## Work to complete
How many lines in the data below contain the string "сайте"? State that number only.

------------------------------

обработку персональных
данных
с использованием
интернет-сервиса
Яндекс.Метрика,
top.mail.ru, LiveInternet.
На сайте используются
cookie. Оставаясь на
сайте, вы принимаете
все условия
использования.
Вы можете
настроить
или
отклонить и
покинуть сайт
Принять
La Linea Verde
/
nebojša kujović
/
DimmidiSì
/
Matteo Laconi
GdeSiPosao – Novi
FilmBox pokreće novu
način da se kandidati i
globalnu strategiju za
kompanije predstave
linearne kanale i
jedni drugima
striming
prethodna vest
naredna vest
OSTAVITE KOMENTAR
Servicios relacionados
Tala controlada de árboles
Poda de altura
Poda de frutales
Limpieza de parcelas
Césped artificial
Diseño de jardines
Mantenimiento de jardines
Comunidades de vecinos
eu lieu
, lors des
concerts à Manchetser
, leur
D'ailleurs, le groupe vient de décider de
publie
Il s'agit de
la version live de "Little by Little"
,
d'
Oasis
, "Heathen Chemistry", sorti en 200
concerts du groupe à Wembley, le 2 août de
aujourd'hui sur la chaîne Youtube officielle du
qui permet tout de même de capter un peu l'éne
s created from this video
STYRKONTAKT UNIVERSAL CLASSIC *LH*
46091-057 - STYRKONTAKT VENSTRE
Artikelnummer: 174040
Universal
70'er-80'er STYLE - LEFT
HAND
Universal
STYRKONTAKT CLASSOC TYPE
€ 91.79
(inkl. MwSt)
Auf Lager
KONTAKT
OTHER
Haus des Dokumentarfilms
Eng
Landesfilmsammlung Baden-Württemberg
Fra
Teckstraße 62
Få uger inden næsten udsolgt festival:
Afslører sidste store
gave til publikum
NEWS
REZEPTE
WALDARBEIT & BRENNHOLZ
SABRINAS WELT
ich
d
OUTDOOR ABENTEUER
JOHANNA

------------------------------

## Task answer
2